╭─ Input for this task
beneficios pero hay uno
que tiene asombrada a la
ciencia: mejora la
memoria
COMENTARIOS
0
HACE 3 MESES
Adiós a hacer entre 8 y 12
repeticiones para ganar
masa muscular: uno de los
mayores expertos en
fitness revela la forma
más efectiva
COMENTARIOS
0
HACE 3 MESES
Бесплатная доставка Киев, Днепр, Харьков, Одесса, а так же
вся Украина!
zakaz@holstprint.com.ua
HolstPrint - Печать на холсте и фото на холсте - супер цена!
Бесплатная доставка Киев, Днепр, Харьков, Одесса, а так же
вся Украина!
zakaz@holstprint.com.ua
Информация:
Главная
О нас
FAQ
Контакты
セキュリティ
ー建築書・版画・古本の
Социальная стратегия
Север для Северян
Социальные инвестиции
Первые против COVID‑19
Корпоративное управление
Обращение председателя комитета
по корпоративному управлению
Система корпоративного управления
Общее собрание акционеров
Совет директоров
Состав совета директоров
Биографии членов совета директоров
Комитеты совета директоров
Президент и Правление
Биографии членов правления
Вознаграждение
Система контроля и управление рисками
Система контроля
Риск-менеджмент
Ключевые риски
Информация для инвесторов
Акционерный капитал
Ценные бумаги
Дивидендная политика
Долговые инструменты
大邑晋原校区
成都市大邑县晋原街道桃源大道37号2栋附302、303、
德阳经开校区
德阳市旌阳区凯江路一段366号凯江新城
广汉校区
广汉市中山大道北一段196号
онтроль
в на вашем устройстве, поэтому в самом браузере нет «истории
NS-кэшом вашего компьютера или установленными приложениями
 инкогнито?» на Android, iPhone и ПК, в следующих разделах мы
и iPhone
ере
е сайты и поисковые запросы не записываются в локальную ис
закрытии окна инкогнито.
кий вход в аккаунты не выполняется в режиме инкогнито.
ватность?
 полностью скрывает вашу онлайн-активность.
╰─
> _To-do item_
Work out how many lines of the data hold the string "Система". State only that number.

> _Response for this exercise_
3